Extracted page text data
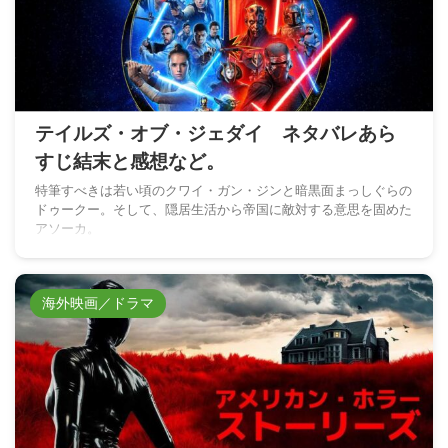
テイルズ・オブ・ジェダイ ネタバレあら
すじ結末と感想など。
特筆すべきは若い頃のクワイ・ガン・ジンと暗黒面まっしぐらの
ドゥークー。そして、隠居生活から帝国に敵対する意思を固めた
アソーカ。
海外映画／ドラマ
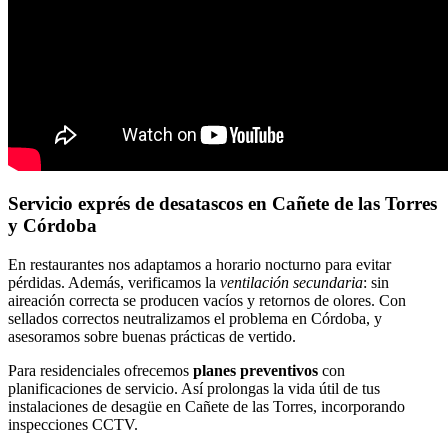
Servicio exprés de
desatascos
en Cañete de las Torres
y Córdoba
En restaurantes nos adaptamos a horario nocturno para evitar
pérdidas. Además, verificamos la
ventilación secundaria
: sin
aireación correcta se producen vacíos y retornos de olores. Con
sellados correctos neutralizamos el problema en Córdoba, y
asesoramos sobre buenas prácticas de vertido.
Para residenciales ofrecemos
planes preventivos
con
planificaciones de servicio. Así prolongas la vida útil de tus
instalaciones de desagüe en Cañete de las Torres, incorporando
inspecciones CCTV.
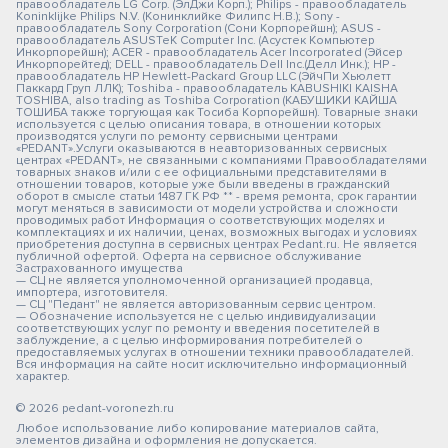
правообладатель LG Corp. (ЭлДжи Корп.); Philips - правообладатель
Koninklijke Philips N.V. (Конинклийке Филипс Н.В.); Sony -
правообладатель Sony Corporation (Сони Корпорейшн); ASUS -
правообладатель ASUSTeK Computer Inc. (Асустек Компьютер
Инкорпорейшн); ACER - правообладатель Acer Incorporated (Эйсер
Инкорпорейтед); DELL - правообладатель Dell Inc.(Делл Инк.); HP -
правообладатель HP Hewlett-Packard Group LLC (ЭйчПи Хьюлетт
Паккард Груп ЛЛК); Toshiba - правообладатель KABUSHIKI KAISHA
TOSHIBA, also trading as Toshiba Corporation (КАБУШИКИ КАЙША
ТОШИБА также торгующая как Тосиба Корпорейшн). Товарные знаки
используется с целью описания товара, в отношении которых
производятся услуги по ремонту сервисными центрами
«PEDANT».Услуги оказываются в неавторизованных сервисных
центрах «PEDANT», не связанными с компаниями Правообладателями
товарных знаков и/или с ее официальными представителями в
отношении товаров, которые уже были введены в гражданский
оборот в смысле статьи 1487 ГК РФ ** - время ремонта, срок гарантии
могут меняться в зависимости от модели устройства и сложности
проводимых работ Информация о соответствующих моделях и
комплектациях и их наличии, ценах, возможных выгодах и условиях
приобретения доступна в сервисных центрах Pedant.ru. Не является
публичной офертой. Оферта на сервисное обслуживание
Застрахованного имущества
— СЦ не является уполномоченной организацией продавца,
импортера, изготовителя.
— СЦ "Педант" не является авторизованным сервис центром.
— Обозначение используется не с целью индивидуализации
соответствующих услуг по ремонту и введения посетителей в
заблуждение, а с целью информирования потребителей о
предоставляемых услугах в отношении техники правообладателей.
Вся информация на сайте носит исключительно информационный
характер.
© 2026 pedant-voronezh.ru
Любое использование либо копирование материалов сайта,
элементов дизайна и оформления не допускается.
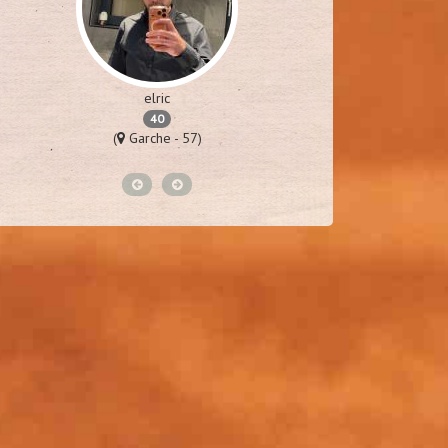
elric
da
40
(
Garche - 57)
(
To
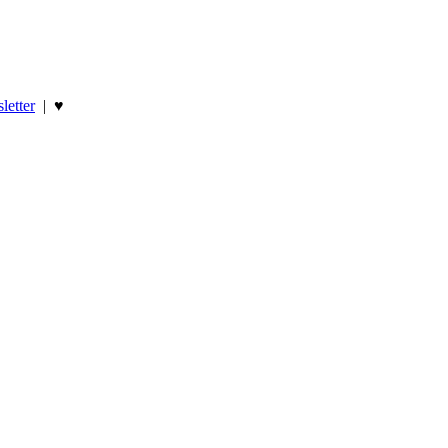
letter
|
♥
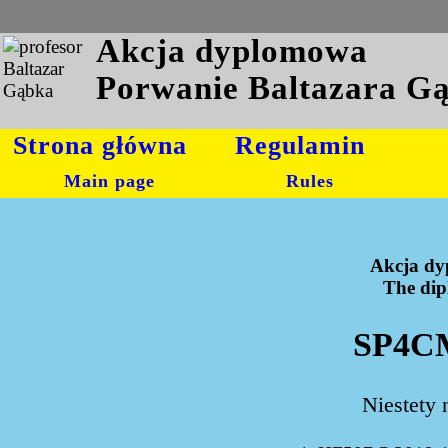
Akcja dyplomowa
Porwanie Baltazara G
Strona główna
Regulamin
Main page
Rules
Akcja dy
The dipl
SP4CM
Niestety 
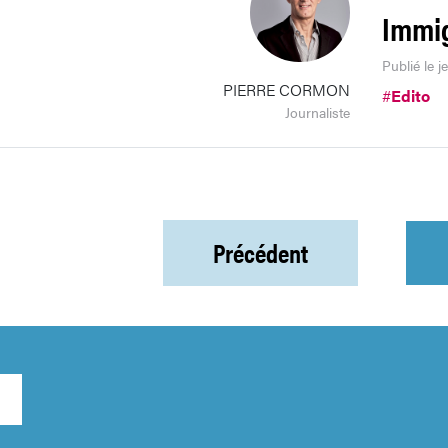
Immig
Publié le j
PIERRE CORMON
#
Edito
Journaliste
Précédent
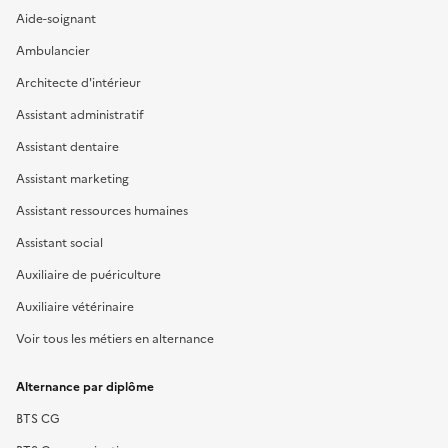
Aide-soignant
Ambulancier
Architecte d'intérieur
Assistant administratif
Assistant dentaire
Assistant marketing
Assistant ressources humaines
Assistant social
Auxiliaire de puériculture
Auxiliaire vétérinaire
Voir tous les métiers en alternance
Alternance par diplôme
BTS CG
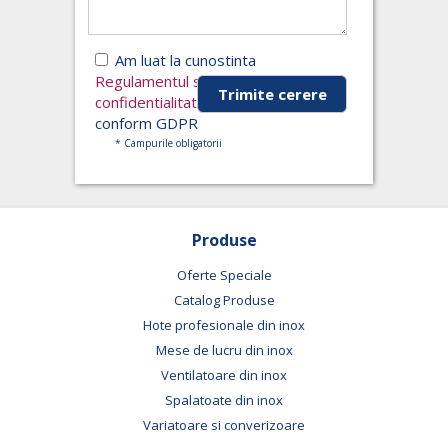
Am luat la cunostinta
Regulamentul si Politica de
confidentialitate
si accept conditiile,
conform GDPR
* Campurile obligatorii
Produse
Oferte Speciale
Catalog Produse
Hote profesionale din inox
Mese de lucru din inox
Ventilatoare din inox
Spalatoate din inox
Variatoare si converizoare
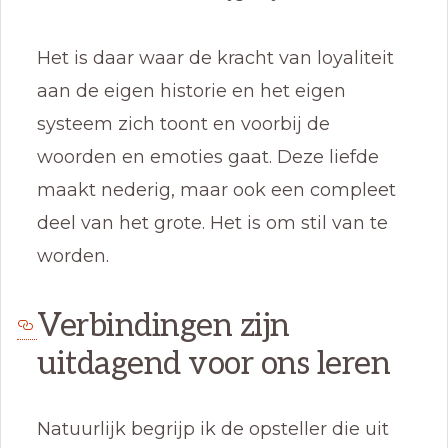
Het is daar waar de kracht van loyaliteit
aan de eigen historie en het eigen
systeem zich toont en voorbij de
woorden en emoties gaat. Deze liefde
maakt nederig, maar ook een compleet
deel van het grote. Het is om stil van te
worden.
Verbindingen zijn
uitdagend voor ons leren
Natuurlijk begrijp ik de opsteller die uit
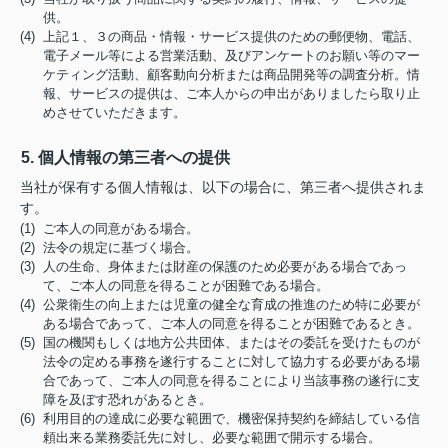
供。
(4) 上記１、３の商品・情報・サービス提供のための郵便物、電話、
電子メール等による営業活動、及びアンケートのお願い等のマー
ケティング活動、顧客動向分析または商品開発等の調査分析。情
報、サービスの提供は、ご本人からの申出がありましたら取り止
めさせていただきます。
5. 個人情報の第三者への提供
当社が保有する個人情報は、以下の場合に、第三者へ提供されま
す。
(1) ご本人の同意がある場合。
(2) 法令の規定に基づく場合。
(3) 人の生命、身体または財産の保護のため必要がある場合であっ
て、ご本人の同意を得ることが困難である場合。
(4) 公衆衛生の向上または児童の健全な育成の推進のため特に必要が
ある場合であって、ご本人の同意を得ることが困難であるとき。
(5) 国の機関もしくは地方公共団体、またはその委託を受けたものが
法令の定める事務を遂行することに対して協力する必要がある場
合であって、ご本人の同意を得ることにより当該事務の遂行に支
障を及ぼす恐れがあるとき。
(6) 利用目的の達成に必要な範囲で、機密保持契約を締結している信
頼出来る業務委託先に対し、必要な範囲で開示する場合。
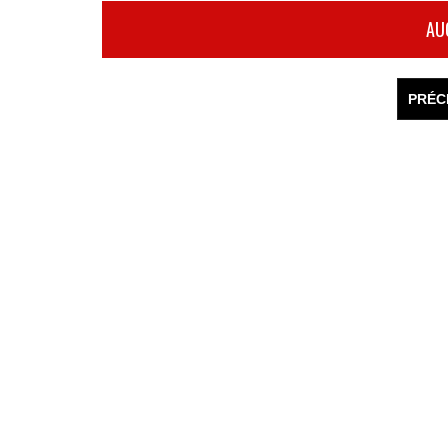
AU
PRÉC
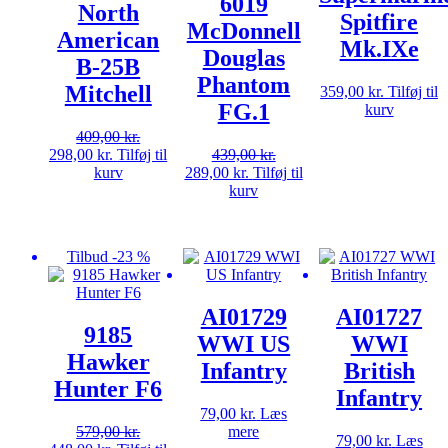
6019
North
Spitfire
McDonnell
American
Mk.IXe
Douglas
B-25B
Phantom
Mitchell
359,00
kr.
Tilføj til
FG.1
kurv
409,00
kr.
Den
Den
298,00
kr.
Tilføj til
439,00
kr.
oprindelige
aktuelle
Den
Den
kurv
289,00
kr.
Tilføj til
pris
pris
oprindelige
aktuelle
kurv
var:
er:
pris
pris
409,00 kr..
298,00 kr..
var:
er:
439,00 kr..
289,00 kr..
Tilbud -23 %
AI01729
AI01727
9185
WWI US
WWI
Hawker
Infantry
British
Hunter F6
Infantry
79,00
kr.
Læs
579,00
kr.
mere
79,00
kr.
Læs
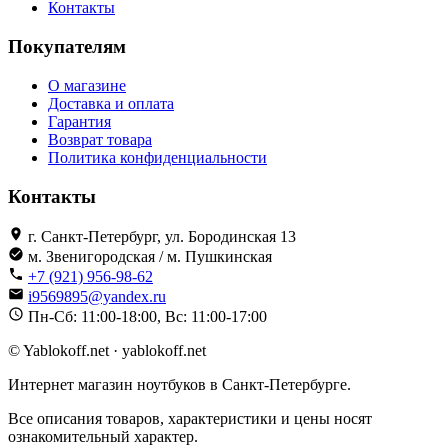
Контакты
Покупателям
О магазине
Доставка и оплата
Гарантия
Возврат товара
Политика конфиденциальности
Контакты
г. Санкт-Петербург, ул. Бородинская 13
м. Звенигородская / м. Пушкинская
+7 (921) 956-98-62
i9569895@yandex.ru
Пн-Сб: 11:00-18:00, Вс: 11:00-17:00
© Yablokoff.net · yablokoff.net
Интернет магазин ноутбуков в Санкт-Петербурге.
Все описания товаров, характеристики и цены носят
ознакомительный характер.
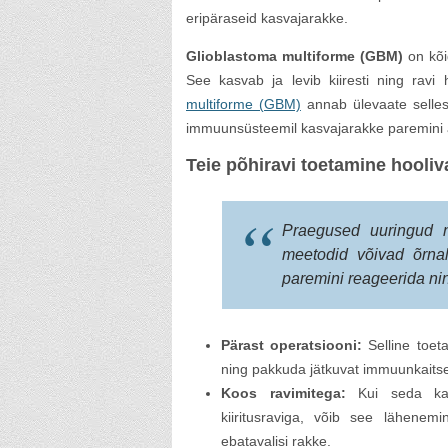
eripäraseid kasvajarakke.
Glioblastoma multiforme (GBM)
on kõi
See kasvab ja levib kiiresti ning ravi h
multiforme (GBM)
annab ülevaate sellest
immuunsüsteemil kasvajarakke paremini är
Teie põhiravi toetamine hooli
Praegused uuringud n
meetodid võivad õrnal
paremini reageerida ni
Pärast operatsiooni:
Selline toet
ning pakkuda jätkuvat immuunkaitset
Koos ravimitega:
Kui seda kasu
kiiritusraviga, võib see lähenem
ebatavalisi rakke.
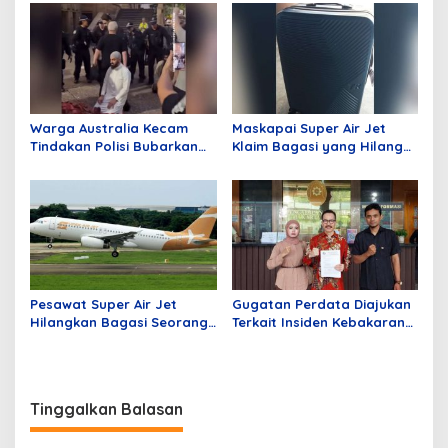
Pemberitaan Terkait
Merusak Lingkungan,
Tambang Dinilai Tidak
Ucapan Li Jadi Sorotan
Berimbang
Publik!
Warga Australia Kecam
Maskapai Super Air Jet
Tindakan Polisi Bubarkan
Klaim Bagasi yang Hilang
Jamaah Sedang Shalat
dan Pengantaran Alamat
Tujuan Gratis
Pesawat Super Air Jet
Gugatan Perdata Diajukan
Hilangkan Bagasi Seorang
Terkait Insiden Kebakaran
Penumpang dari Batam
Kios di Mangga Dua Mall
Tujuan Jakarta
Tinggalkan Balasan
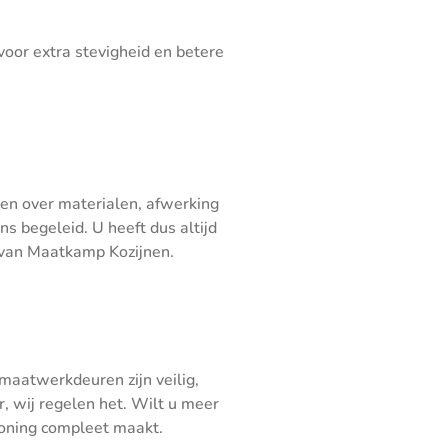
oor extra stevigheid en betere
ren over materialen, afwerking
ns begeleid. U heeft dus altijd
t van Maatkamp Kozijnen.
maatwerkdeuren zijn veilig,
 wij regelen het. Wilt u meer
oning compleet maakt.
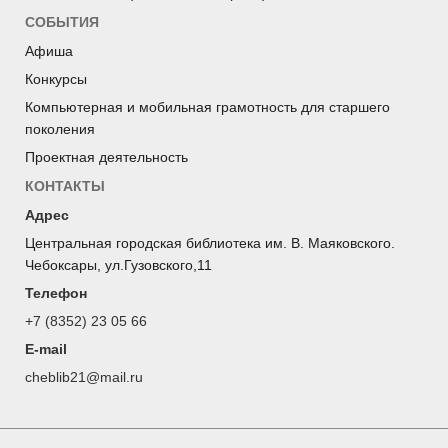
СОБЫТИЯ
Афиша
Конкурсы
Компьютерная и мобильная грамотность для старшего
поколения
Проектная деятельность
КОНТАКТЫ
Адрес
Центральная городская библиотека им. В. Маяковского.
Чебоксары, ул.Гузовского,11
Телефон
+7 (8352) 23 05 66
E-mail
cheblib21@mail.ru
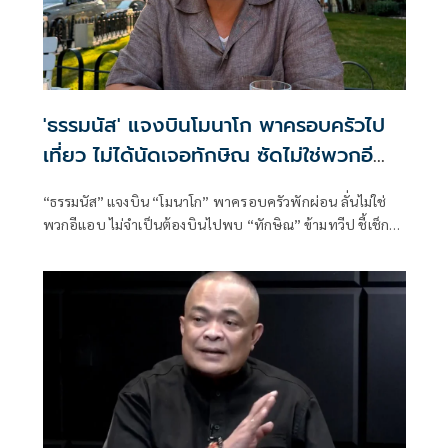
'ธรรมนัส' แจงบินโมนาโก พาครอบครัวไป
เที่ยว ไม่ได้นัดเจอทักษิณ ซัดไม่ใช่พวกอี
แอบ
“ธรรมนัส” แจงบิน “โมนาโก” พาครอบครัวพักผ่อน ลั่นไม่ใช่
พวกอีแอบ ไม่จำเป็นต้องบินไปพบ “ทักษิณ” ข้ามทวีป ชี้เช็ก
เส้นทางบินก็รู้ความจริง พร้อมติด #ไม่มีปฏิญญาMonaco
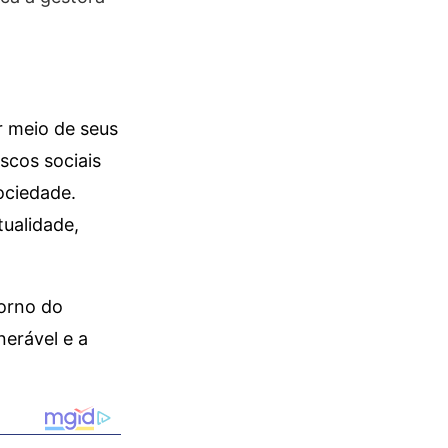
r meio de seus
scos sociais
ociedade.
ualidade,
torno do
nerável e a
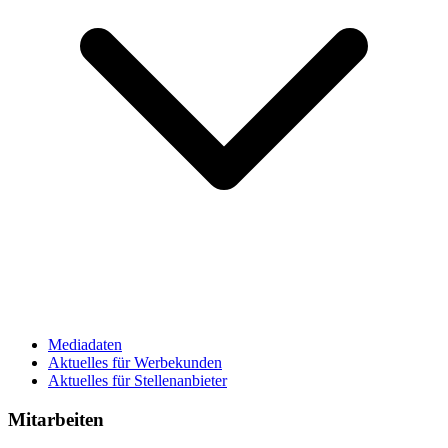
Mediadaten
Aktuelles für Werbekunden
Aktuelles für Stellenanbieter
Mitarbeiten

§ **PROBLEM TO WORK ON**
Restate exactly, please, only the lines between the start of the data and the line containing "Koninklijke Philips N.V.", both ends included, skipping the pictures.

§ **EXERCISE SOLUTION**
テイルズ・オブ・ジェダイ ネタバレあら
すじ結末と感想など。
特筆すべきは若い頃のクワイ・ガン・ジンと暗黒面まっしぐらの
ドゥークー。そして、隠居生活から帝国に敵対する意思を固めた
アソーカ。
海外映画／ドラマ
Servicio exprés de
desatascos
en Cañete de las Torres
y Córdoba
En restaurantes nos adaptamos a horario nocturno para evitar
pérdidas. Además, verificamos la
ventilación secundaria
: sin
aireación correcta se producen vacíos y retornos de olores. Con
sellados correctos neutralizamos el problema en Córdoba, y
asesoramos sobre buenas prácticas de vertido.
Para residenciales ofrecemos
planes preventivos
con
planificaciones de servicio. Así prolongas la vida útil de tus
instalaciones de desagüe en Cañete de las Torres, incorporando
inspecciones CCTV.
правообладатель LG Corp. (ЭлДжи Корп.); Philips - правообладатель
Koninklijke Philips N.V. (Конинклийке Филипс Н.В.); Sony -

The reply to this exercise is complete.